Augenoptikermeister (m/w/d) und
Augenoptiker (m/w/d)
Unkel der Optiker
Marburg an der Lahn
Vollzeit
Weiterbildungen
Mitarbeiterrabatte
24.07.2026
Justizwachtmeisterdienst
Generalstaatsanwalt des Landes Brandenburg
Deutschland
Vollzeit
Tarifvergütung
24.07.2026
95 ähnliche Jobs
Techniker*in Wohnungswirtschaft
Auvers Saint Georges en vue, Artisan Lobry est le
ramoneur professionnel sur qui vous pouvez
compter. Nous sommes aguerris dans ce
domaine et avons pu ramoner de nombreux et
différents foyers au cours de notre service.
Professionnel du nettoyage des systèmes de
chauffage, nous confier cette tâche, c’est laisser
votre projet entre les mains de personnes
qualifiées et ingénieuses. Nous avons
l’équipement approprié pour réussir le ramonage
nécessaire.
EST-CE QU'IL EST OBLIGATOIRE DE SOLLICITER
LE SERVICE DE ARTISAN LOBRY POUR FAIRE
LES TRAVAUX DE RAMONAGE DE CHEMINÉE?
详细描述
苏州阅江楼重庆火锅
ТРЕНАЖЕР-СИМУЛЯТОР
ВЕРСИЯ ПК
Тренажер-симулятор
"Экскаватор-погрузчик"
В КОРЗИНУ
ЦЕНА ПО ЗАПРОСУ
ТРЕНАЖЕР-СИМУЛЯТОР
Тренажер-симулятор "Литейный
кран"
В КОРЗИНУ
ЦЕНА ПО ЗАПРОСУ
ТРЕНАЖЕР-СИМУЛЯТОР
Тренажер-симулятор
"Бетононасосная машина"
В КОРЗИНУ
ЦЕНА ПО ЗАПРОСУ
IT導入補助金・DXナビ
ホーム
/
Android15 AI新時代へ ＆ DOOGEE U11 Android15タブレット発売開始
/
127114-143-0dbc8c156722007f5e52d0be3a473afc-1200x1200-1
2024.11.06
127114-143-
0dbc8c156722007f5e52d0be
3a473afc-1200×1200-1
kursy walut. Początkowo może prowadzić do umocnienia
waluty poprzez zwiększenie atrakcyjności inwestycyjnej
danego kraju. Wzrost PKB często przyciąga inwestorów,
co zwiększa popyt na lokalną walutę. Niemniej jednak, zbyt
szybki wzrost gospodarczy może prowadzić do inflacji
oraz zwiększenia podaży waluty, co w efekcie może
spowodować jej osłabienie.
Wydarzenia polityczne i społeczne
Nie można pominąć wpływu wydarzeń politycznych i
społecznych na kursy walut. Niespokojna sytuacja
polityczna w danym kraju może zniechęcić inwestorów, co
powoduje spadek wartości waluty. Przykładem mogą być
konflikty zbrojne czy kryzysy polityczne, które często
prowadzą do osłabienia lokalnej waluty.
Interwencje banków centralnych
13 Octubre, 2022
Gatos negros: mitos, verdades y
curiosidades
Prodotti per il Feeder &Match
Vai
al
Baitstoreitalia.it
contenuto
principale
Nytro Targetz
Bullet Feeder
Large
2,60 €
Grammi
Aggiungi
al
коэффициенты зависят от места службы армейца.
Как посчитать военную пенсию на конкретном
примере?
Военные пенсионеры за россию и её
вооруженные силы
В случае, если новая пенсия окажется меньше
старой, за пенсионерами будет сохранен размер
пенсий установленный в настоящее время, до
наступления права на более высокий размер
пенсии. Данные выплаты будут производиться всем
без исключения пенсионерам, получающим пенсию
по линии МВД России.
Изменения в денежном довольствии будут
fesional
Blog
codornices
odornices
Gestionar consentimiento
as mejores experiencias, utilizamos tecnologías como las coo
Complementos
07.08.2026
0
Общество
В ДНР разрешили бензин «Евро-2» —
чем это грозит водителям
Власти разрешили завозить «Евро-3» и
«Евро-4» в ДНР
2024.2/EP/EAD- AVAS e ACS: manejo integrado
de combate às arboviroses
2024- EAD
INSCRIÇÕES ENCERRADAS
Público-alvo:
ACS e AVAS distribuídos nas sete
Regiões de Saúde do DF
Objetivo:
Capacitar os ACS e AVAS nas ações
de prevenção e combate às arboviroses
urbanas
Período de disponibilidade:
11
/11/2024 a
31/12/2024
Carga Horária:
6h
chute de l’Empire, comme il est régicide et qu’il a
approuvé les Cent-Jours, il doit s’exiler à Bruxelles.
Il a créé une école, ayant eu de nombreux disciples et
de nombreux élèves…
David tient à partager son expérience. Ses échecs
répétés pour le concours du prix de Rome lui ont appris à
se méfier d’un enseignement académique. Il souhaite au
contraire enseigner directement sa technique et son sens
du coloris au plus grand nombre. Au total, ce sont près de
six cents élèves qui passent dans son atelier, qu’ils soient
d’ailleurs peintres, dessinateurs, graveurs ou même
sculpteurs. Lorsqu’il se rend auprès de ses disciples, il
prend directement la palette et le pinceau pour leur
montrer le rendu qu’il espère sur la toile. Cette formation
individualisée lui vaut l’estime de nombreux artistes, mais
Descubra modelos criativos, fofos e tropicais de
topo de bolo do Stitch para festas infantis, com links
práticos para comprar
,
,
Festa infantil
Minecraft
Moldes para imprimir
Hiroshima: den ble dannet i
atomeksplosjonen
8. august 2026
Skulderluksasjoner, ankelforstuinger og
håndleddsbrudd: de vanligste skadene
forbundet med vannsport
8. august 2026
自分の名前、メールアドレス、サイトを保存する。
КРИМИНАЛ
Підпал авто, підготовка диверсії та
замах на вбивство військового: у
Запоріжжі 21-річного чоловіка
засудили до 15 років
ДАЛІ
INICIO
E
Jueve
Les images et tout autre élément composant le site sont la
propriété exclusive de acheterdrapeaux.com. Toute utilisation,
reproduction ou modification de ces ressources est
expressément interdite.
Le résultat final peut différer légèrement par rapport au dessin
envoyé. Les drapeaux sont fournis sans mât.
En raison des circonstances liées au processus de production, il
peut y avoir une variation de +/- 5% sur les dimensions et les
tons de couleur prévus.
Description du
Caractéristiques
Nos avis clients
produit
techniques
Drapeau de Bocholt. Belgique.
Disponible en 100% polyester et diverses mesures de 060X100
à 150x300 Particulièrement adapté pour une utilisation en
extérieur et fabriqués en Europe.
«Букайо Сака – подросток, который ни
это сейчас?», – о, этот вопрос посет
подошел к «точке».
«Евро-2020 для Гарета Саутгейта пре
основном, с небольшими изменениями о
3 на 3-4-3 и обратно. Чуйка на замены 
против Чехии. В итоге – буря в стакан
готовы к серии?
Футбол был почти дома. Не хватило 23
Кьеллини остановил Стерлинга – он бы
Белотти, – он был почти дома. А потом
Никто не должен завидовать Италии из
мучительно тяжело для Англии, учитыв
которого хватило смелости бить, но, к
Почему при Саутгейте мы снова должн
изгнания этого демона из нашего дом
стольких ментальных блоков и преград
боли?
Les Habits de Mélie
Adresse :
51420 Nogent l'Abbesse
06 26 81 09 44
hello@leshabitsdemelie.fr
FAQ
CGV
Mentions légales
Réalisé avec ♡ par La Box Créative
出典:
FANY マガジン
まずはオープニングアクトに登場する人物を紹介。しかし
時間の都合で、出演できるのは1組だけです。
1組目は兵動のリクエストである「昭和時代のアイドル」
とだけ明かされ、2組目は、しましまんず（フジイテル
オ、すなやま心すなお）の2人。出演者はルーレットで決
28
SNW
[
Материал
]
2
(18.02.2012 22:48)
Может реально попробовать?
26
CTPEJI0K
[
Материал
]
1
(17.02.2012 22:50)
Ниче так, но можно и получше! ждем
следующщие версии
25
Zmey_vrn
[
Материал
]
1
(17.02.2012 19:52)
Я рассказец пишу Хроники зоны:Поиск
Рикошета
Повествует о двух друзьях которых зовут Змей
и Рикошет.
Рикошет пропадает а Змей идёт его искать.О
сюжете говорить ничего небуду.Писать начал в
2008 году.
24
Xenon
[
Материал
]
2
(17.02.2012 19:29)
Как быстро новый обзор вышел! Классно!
──────
§ TASK TO CARRY OUT
Reproduce, without alteration, the part of the records that opens with their first line and closes with the line containing "co zwiększa popyt".

§ RESULT BELOW
Augenoptikermeister (m/w/d) und
Augenoptiker (m/w/d)
Unkel der Optiker
Marburg an der Lahn
Vollzeit
Weiterbildungen
Mitarbeiterrabatte
24.07.2026
Justizwachtmeisterdienst
Generalstaatsanwalt des Landes Brandenburg
Deutschland
Vollzeit
Tarifvergütung
24.07.2026
95 ähnliche Jobs
Techniker*in Wohnungswirtschaft
Auvers Saint Georges en vue, Artisan Lobry est le
ramoneur professionnel sur qui vous pouvez
compter. Nous sommes aguerris dans ce
domaine et avons pu ramoner de nombreux et
différents foyers au cours de notre service.
Professionnel du nettoyage des systèmes de
chauffage, nous confier cette tâche, c’est laisser
votre projet entre les mains de personnes
qualifiées et ingénieuses. Nous avons
l’équipement approprié pour réussir le ramonage
nécessaire.
EST-CE QU'IL EST OBLIGATOIRE DE SOLLICITER
LE SERVICE DE ARTISAN LOBRY POUR FAIRE
LES TRAVAUX DE RAMONAGE DE CHEMINÉE?
详细描述
苏州阅江楼重庆火锅
ТРЕНАЖЕР-СИМУЛЯТОР
ВЕРСИЯ ПК
Тренажер-симулятор
"Экскаватор-погрузчик"
В КОРЗИНУ
ЦЕНА ПО ЗАПРОСУ
ТРЕНАЖЕР-СИМУЛЯТОР
Тренажер-симулятор "Литейный
кран"
В КОРЗИНУ
ЦЕНА ПО ЗАПРОСУ
ТРЕНАЖЕР-СИМУЛЯТОР
Тренажер-симулятор
"Бетононасосная машина"
В КОРЗИНУ
ЦЕНА ПО ЗАПРОСУ
IT導入補助金・DXナビ
ホーム
/
Android15 AI新時代へ ＆ DOOGEE U11 Android15タブレット発売開始
/
127114-143-0dbc8c156722007f5e52d0be3a473afc-1200x1200-1
2024.11.06
127114-143-
0dbc8c156722007f5e52d0be
3a473afc-1200×1200-1
kursy walut. Początkowo może prowadzić do umocnienia
waluty poprzez zwiększenie atrakcyjności inwestycyjnej
danego kraju. Wzrost PKB często przyciąga inwestorów,
co zwiększa popyt na lokalną walutę. Niemniej jednak, zbyt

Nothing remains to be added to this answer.